HOW TO IMPROVE YOUR OWN DIAGNOSIS
The good news is that most of the time doctors get their diagnosis right: Your sniffles really are just a nasal infection. But about one-fifth of the time, something is missed or conclusions are reached too quickly. Here's how it can happen, and how a patient can help prevent it.
Your doctor steps into the room, and already she has made a preliminary scan: your gender, your weight, your demeanour. She may have glanced at the chart with the nurse's note and be considering two or three diagnoses, suggests Harvard medical professor Jerome Groopman, the author of How Doctors Think. It takes doctors, on average, 18 seconds before they interrupt a patient, which means facts in a patient's history are often missed.

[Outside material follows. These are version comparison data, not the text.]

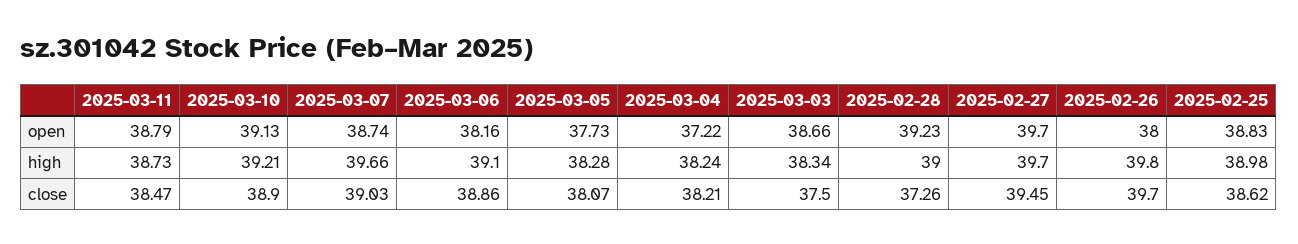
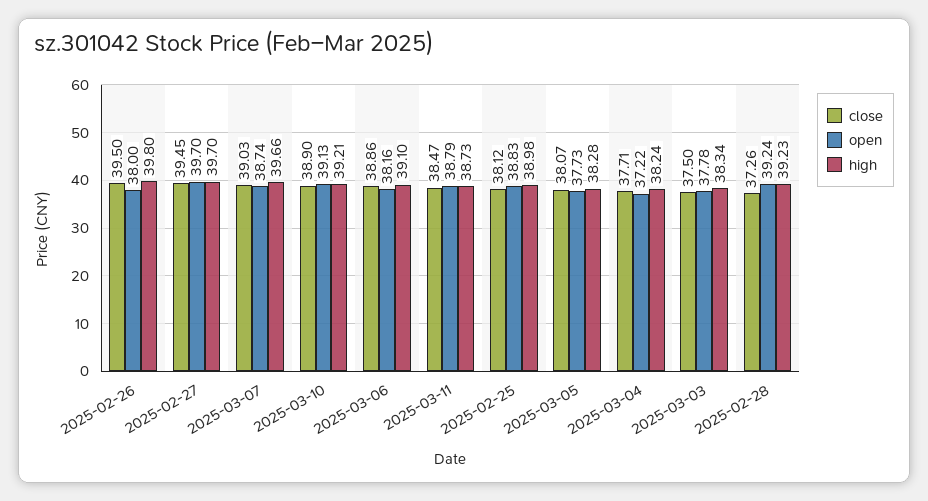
  {
    "open": {
      "2025-03-11": 38.79,
      "2025-03-10": 39.13,
      "2025-03-07": 38.74,
      "2025-03-06": 38.16,
      "2025-03-05": 37.73,
      "2025-03-04": 37.22,
-     "2025-03-03": 38.66,
+     "2025-03-03": 37.78,
-     "2025-02-28": 39.23,
+     "2025-02-28": 39.24,
      "2025-02-27": 39.7,
      "2025-02-26": 38,
      "2025-02-25": 38.83
    },
    "high": {
      "2025-03-11": 38.73,
      "2025-03-10": 39.21,
      "2025-03-07": 39.66,
      "2025-03-06": 39.1,
      "2025-03-05": 38.28,
      "2025-03-04": 38.24,
      "2025-03-03": 38.34,
-     "2025-02-28": 39,
+     "2025-02-28": 39.23,
      "2025-02-27": 39.7,
      "2025-02-26": 39.8,
      "2025-02-25": 38.98
    },
    "close": {
      "2025-03-11": 38.47,
      "2025-03-10": 38.9,
      "2025-03-07": 39.03,
      "2025-03-06": 38.86,
      "2025-03-05": 38.07,
-     "2025-03-04": 38.21,
+     "2025-03-04": 37.71,
      "2025-03-03": 37.5,
      "2025-02-28": 37.26,
      "2025-02-27": 39.45,
-     "2025-02-26": 39.7,
+     "2025-02-26": 39.5,
-     "2025-02-25": 38.62
+     "2025-02-25": 38.12
    }
  }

Be as specific as you can about your symptoms. Write the details down if you need to keep them straight. Make sure you know your medications and the amounts you are taking, so the doctor doesn't have to spend time figuring it out based on your “little white pill” description. And definitely don't complain about how long you have been waiting – this just wastes your appointment time.
Doctors' minds, full of medical facts, can fall prey to several common cognitive traps, assuming, for instance, that the fit guy in running clothes is too healthy to have a heart attack. They may glance at a previous doctor's finding and accept it without really questioning it – diagnosis momentum. Or they may be waylaid by “premature closing” – stopping searching for another answer too early, or missing details that would dispute their conclusion.

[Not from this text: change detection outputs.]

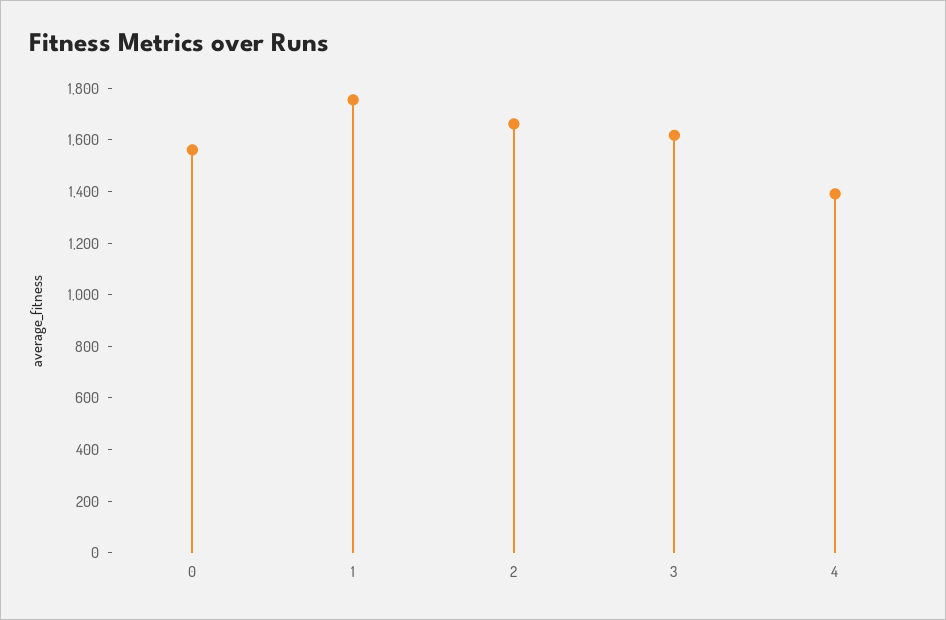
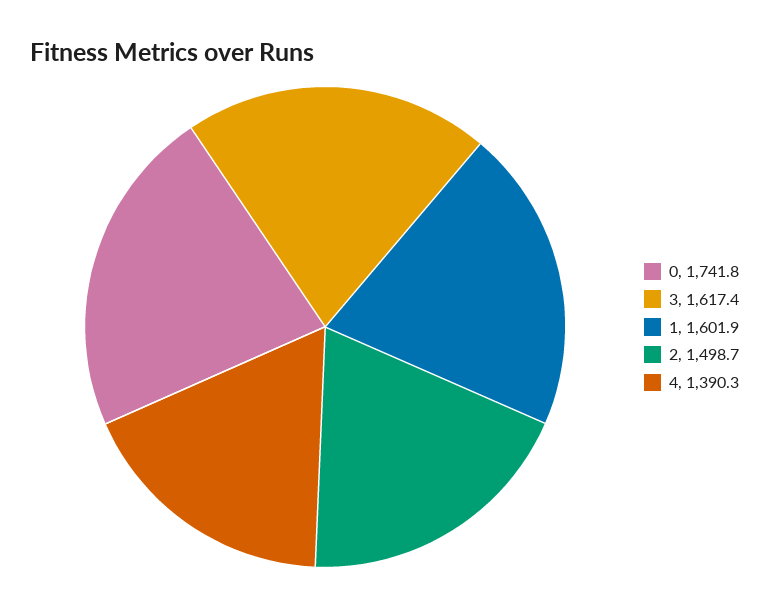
  {
-   "0": 1550,
+   "0": 1741.8,
-   "1": 1750,
+   "1": 1601.9,
-   "2": 1650,
+   "2": 1498.7,
    "3": 1617.4,
    "4": 1390.3
  }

Dr. Groopman says to ask questions that prompt your doctor to consider alternatives: What else could it be? Could two things be happening at once? Is there anything in my exam or test results that may contradict your working diagnosis?
Sendoff and follow-up
Your doctor has given you his diagnosis; her mind is already drifting to the lineup of other waiting patients. Make sure you understand clearly what warning signs to watch for after leaving the doctor's care, and what you should do if your symptoms don't improve.

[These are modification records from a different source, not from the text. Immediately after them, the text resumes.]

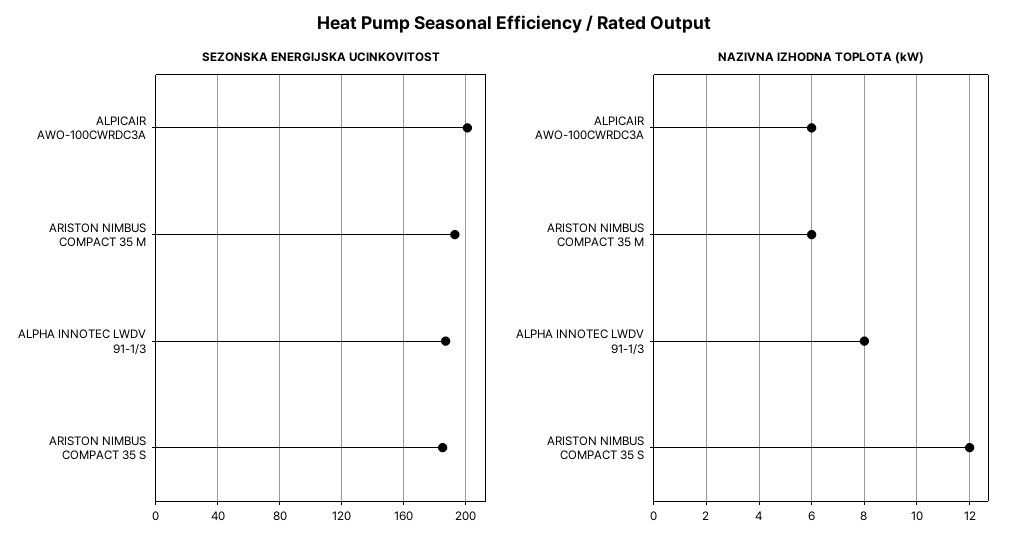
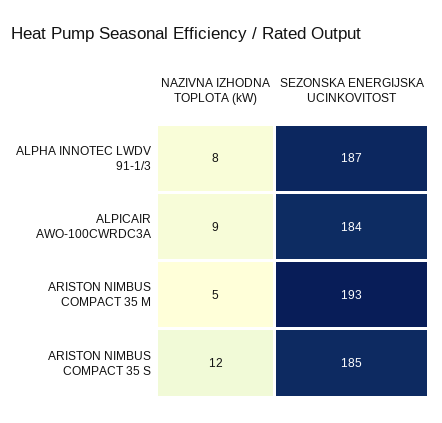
  {
    "SEZONSKA ENERGIJSKA UCINKOVITOST": {
-     "ALPICAIR AWO-100CWRDC3A": 200,
+     "ALPICAIR AWO-100CWRDC3A": 184,
      "ARISTON NIMBUS COMPACT 35 M": 193,
      "ALPHA INNOTEC LWDV 91-1/3": 187,
      "ARISTON NIMBUS COMPACT 35 S": 185
    },
    "NAZIVNA IZHODNA TOPLOTA (kW)": {
-     "ALPICAIR AWO-100CWRDC3A": 6,
+     "ALPICAIR AWO-100CWRDC3A": 9,
-     "ARISTON NIMBUS COMPACT 35 M": 6,
+     "ARISTON NIMBUS COMPACT 35 M": 5,
      "ALPHA INNOTEC LWDV 91-1/3": 8,
      "ARISTON NIMBUS COMPACT 35 S": 12
    }
  }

EXPERIMENT: THE SUCCESS OF FAILURE
The argument that discussing medical mistakes more openly would make doctors better at saving patients found some scientific support in an interesting Toronto study published last fall.
In a computer-simulated experiment, 35 doctors were presented with a series of 64 patients having a “heart attack” in an emergency room. The doctors were given a short, six-point history for each patient, and two fictional drug treatments. To know which drug worked best for which patients, they would have to experiment; they had to decide which drug to use within 10 seconds. Based on their choice, the computer would flash “success” or “failure” to say which patients survived.
As a group, they didn't do very well. Only nine of the 35 doctors figured out the proper treatment pattern: Drug A worked better for patients with diabetes, and less well for those without; Drug B was the opposite.
Using fMRI scans, the researchers found that the physicians who failed the test showed more activity in their frontal lobe when the treatment worked; the small group of physicians who passed, however, had busier frontal lobes when their treatment failed.
In other words, says Jonathan Downar, a psychiatrist at the University of Toronto and lead author of the study, the doctors who learned more quickly were the ones who paid the most attention to the times when they messed up.
By focusing on their failures, the doctors had avoided a confirmation bias: They had not assumed that because they danced and then it rained, that their dance had caused the rain. Through a process of “disconfirmation,” Dr. Downar explains, “the only rules you are left with are the ones that stand the test of time.”
Being right may be just a distraction. For diligent fact-finding, in medical settings and everywhere else, the question to ask should be, “How can I prove myself wrong?”
Erin Anderssen is a Globe and Mail feature writer.